The lives of almost 80,000 heart attack victims have been saved in just under a decade as deaths have halved due to healthier lives and better treatment, research has found.
The greatest decline in heart attacks and deaths was in the middle-aged with the smallest decrease among younger and older people, the study conducted at Oxford University found. There were 18,576 fewer deaths from heart attacks in 2010 compared with 2002, and 76,978 fewer deaths in total over those years.
Researchers said there had been fewer heart attacks due to improvements in lifestyle such as increasing numbers giving up smoking, better diets and preventive drugs for raised cholesterol and high blood pressure.
More lives of heart attack victims are now being saved thanks to new emergency procedures to reopen blocked arteries, faster ambulance response times, quicker diagnosis and drugs such as statins and aspirin. The smoking ban introduced in England in 2007 has also contributed as other studies have shown an almost immediate drop in heart attacks.
However the researchers said the rapid decline in heart attacks deaths is slowing, especially in younger people and this is probably due to increasing obesity and diabetes in those groups.
Prof Michael Goldacre told the Daily Telegraph: “These beneficial trends needs to be considered against the adverse trends in obesity and diabetes.
“Clearly to date the benefits are substantially outstripping the adverse trends. There is an important question, though, about how long that will continue. The very substantial decline looks to be levelling off in the very young.”
The study, funded by the British Heart Foundation and published online in the British Medical Journal, also found localised peaks in heart attacks.
One such peak occurred in London between 2007 and 2009 which the authors say corresponds with the financial crisis.
The researchers wrote in the paper: “The increase in acute myocardial infarction (heart attack) event rate in London between 2007 and 2009 may be a result of the financial crisis that peaked in 2008 and greatly affected the London financial district.
“As a result, the reductions in case fatality accounted for most of the decline in deaths from acute myocardial infarction in that region during the 2000s.”
However the authors did not state the size of this peak. The National Service Framework for Coronary Heart Disease introduced in 2000 revolutionised the treatment of heart attacks with faster diagnosis and access to clot-busting drugs and then procedures to reopen blocked arteries.

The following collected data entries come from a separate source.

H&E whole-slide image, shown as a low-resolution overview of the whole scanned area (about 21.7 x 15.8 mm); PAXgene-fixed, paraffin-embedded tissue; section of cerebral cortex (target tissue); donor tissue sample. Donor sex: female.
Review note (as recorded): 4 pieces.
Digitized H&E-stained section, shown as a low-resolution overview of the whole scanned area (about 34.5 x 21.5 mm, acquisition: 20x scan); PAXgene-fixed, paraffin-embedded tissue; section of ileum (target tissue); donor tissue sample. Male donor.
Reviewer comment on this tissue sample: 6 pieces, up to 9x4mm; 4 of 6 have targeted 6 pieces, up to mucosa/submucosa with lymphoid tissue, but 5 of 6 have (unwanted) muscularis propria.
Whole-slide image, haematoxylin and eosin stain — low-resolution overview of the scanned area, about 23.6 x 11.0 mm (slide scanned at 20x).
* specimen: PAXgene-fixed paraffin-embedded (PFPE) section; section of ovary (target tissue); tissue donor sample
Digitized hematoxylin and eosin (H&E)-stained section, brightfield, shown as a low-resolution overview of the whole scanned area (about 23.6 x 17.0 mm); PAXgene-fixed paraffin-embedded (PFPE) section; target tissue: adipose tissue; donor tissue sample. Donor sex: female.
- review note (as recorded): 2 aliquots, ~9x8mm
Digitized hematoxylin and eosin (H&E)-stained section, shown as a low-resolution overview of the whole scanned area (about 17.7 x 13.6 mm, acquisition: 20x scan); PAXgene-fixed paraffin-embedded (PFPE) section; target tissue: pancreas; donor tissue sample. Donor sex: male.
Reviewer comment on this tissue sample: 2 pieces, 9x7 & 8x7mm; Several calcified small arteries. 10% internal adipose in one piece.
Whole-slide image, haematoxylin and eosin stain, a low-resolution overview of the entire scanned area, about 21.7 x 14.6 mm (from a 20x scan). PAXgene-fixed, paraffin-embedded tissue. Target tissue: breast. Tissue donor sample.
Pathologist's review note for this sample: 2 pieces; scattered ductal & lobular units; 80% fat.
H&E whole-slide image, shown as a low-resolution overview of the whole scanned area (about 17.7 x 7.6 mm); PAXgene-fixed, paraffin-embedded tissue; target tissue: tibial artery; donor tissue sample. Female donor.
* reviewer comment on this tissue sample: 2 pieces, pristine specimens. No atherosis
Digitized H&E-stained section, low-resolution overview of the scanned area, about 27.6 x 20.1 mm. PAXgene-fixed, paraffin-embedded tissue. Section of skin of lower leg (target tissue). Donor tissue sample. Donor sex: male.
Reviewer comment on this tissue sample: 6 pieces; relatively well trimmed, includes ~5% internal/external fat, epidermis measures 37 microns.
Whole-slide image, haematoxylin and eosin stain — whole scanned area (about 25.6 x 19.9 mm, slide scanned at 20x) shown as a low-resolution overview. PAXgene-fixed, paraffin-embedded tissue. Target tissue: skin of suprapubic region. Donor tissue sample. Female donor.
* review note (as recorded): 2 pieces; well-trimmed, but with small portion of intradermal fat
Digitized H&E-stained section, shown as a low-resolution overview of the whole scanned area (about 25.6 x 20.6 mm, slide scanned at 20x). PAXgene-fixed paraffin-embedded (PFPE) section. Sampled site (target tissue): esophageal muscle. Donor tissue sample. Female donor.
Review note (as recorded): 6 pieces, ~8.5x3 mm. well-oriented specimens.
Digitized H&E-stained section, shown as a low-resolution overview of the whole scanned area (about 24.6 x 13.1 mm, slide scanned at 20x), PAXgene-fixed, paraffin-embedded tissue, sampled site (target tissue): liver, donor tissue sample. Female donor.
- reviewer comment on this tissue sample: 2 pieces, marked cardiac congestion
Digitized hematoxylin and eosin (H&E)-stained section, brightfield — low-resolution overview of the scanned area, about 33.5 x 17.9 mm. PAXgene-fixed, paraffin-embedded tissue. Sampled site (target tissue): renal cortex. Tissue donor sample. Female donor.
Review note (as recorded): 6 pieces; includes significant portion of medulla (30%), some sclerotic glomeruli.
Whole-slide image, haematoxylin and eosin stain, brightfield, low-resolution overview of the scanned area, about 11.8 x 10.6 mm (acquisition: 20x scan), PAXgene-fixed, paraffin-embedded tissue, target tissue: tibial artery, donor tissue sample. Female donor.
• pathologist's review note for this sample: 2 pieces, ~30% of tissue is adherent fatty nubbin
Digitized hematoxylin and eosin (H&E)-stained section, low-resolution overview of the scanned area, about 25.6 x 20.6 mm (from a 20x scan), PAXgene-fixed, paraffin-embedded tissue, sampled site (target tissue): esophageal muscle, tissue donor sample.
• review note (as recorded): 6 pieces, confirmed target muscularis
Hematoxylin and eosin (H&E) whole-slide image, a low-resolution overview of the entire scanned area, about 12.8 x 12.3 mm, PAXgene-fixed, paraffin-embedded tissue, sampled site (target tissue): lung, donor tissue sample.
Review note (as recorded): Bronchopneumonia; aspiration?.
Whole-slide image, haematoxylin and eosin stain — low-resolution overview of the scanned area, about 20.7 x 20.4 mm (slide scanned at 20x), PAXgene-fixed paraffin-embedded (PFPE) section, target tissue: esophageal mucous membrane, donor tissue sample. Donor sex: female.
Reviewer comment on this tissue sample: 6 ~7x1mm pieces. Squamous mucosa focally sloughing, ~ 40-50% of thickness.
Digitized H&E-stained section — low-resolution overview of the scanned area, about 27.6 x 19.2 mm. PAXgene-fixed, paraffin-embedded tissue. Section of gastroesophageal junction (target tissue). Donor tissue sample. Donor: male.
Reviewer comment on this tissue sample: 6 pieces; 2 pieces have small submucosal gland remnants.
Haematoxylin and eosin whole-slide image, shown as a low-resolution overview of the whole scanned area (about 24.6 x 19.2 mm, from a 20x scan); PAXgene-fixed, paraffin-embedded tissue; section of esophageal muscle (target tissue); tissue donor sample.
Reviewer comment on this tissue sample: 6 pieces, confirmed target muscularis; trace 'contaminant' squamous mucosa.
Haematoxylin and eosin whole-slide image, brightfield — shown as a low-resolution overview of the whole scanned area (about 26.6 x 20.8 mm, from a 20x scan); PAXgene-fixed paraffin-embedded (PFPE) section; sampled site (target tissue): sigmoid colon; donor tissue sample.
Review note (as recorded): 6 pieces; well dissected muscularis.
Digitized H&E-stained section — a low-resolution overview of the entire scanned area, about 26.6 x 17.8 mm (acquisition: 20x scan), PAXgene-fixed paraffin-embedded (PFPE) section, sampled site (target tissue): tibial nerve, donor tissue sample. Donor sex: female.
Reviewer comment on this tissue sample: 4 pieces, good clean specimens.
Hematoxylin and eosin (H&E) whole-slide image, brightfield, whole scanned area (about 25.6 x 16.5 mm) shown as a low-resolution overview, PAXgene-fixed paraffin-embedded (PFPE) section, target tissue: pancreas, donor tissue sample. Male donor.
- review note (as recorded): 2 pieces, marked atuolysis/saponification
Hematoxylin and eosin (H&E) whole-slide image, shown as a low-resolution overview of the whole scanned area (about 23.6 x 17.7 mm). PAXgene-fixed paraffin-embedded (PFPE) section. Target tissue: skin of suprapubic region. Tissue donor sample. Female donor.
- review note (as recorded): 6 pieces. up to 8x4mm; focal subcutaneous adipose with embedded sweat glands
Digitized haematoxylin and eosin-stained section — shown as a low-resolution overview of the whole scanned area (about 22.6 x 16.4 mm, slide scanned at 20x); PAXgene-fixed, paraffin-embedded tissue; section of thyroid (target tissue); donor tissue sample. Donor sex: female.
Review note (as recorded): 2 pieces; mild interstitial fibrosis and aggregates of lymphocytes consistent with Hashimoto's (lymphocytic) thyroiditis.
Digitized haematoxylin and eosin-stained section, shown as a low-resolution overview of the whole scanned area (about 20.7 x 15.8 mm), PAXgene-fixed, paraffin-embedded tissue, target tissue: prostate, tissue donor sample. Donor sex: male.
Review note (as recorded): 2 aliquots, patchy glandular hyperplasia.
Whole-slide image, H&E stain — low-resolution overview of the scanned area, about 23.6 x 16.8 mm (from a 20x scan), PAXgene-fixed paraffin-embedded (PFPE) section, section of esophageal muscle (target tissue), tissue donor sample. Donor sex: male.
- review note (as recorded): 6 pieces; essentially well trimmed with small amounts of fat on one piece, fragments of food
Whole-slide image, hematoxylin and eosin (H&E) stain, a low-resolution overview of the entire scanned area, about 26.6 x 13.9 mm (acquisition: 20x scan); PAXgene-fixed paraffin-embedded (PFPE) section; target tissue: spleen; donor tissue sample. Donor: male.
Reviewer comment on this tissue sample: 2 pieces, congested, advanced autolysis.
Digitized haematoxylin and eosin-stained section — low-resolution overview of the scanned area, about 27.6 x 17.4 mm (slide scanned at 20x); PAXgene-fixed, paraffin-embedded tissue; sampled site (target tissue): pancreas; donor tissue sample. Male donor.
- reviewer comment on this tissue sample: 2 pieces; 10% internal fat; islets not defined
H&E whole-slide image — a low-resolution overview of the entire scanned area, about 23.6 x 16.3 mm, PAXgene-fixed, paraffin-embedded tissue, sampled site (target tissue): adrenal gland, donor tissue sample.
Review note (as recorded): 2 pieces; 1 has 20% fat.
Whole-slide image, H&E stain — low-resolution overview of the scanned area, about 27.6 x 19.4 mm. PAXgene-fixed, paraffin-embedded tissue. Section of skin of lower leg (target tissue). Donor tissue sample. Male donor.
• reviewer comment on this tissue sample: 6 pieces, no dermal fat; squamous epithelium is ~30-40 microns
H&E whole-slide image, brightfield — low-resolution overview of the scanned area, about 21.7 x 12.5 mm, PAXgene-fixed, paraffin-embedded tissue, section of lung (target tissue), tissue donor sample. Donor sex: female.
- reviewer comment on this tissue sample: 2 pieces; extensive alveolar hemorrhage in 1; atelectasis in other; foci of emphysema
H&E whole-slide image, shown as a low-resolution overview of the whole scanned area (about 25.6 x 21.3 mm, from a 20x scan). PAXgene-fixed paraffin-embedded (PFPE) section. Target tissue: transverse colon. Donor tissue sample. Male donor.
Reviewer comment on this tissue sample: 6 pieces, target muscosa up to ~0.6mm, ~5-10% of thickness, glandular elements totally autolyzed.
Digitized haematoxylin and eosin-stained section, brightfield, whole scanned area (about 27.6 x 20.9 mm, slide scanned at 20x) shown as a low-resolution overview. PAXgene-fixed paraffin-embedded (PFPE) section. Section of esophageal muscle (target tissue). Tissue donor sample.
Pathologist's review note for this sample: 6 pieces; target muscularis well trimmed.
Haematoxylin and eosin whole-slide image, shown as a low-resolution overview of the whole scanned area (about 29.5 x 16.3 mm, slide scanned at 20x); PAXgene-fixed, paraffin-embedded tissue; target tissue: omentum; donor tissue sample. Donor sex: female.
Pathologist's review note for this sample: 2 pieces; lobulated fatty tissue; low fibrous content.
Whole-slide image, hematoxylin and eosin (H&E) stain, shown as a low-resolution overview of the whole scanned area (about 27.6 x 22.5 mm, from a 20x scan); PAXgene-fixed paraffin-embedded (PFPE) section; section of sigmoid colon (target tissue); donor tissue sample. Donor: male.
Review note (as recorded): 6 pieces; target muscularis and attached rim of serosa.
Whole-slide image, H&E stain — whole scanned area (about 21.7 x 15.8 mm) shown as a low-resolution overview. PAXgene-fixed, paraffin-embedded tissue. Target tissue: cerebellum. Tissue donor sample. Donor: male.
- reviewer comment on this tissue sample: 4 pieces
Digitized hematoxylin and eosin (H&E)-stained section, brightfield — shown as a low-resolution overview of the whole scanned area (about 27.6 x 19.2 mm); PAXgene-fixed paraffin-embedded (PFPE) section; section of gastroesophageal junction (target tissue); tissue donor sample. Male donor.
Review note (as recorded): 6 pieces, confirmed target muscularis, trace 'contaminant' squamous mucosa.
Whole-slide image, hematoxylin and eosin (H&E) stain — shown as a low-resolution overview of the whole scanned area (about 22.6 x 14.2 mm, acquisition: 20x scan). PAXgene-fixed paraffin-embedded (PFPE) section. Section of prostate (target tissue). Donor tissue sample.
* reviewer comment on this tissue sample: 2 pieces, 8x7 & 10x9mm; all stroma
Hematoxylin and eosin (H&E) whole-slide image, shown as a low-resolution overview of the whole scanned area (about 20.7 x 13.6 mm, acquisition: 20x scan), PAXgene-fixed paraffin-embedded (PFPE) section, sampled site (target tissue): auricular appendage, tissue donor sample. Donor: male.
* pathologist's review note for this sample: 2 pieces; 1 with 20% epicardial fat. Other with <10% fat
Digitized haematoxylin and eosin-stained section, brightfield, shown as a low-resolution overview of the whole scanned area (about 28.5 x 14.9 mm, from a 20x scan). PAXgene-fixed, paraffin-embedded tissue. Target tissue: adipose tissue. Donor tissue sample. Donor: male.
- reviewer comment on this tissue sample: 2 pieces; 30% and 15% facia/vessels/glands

Professor Peter Weissberg, Medical Director at the British Heart Foundation (BHF), said: “This impressive fall in death rates is due partly to prevention of heart attacks by better management of risk factors such as smoking, high blood pressure and cholesterol and due partly to better treatment of heart attack patients when they reach hospital.
“But far too many heart attack victims still die from a cardiac arrest before medical help arrives. Many of these deaths could be prevented by rapid Cardiopulmonary Resuscitation (CPR). Our message is simple: ‘hands-only’ CPR, as shown by Vinnie Jones, could save many more lives in the future.”
The study investigated all heart attacks in England between 2002 and 2010, a total of 840,175 people who were admitted to hospital with a heart attack.
The researchers concluded: “Both prevention of acute myocardial infarction and acute medical treatment have contributed to the decline in deaths from acute myocardial infarction over the past decade.”
An accompanying editorial by Hugh Tunstall-Pedoe, emeritus professor of cardiovascular epidemiology, at the Institute of Cardiovascular Research, University of Dundee, said two other studies had also found a reduction in deaths due to heart attacks.
He said: “It is difficult to believe that big reductions in coronary case fatality over decades are determined exclusively by drugs — perhaps patients are now fitter and coronary episodes less severe.
“Governmental effectiveness cannot be tested in a controlled trial. One indicator is the ability of the health department to counteract vested interests, such as those of the tobacco industry and manufacturers of processed foods, thereby knocking out the props that hold disease rates up.”
Health Minister Simon Burns said: “These improvements are welcome and demonstrate the progress made in tackling heart disease in recent years. But we know we can do better and some areas still lag behind.
“That is why this Government has begun work to develop a Cardiovascular Disease Outcomes Strategy. We will continue to work hard to reduce heart attack deaths all across the country.”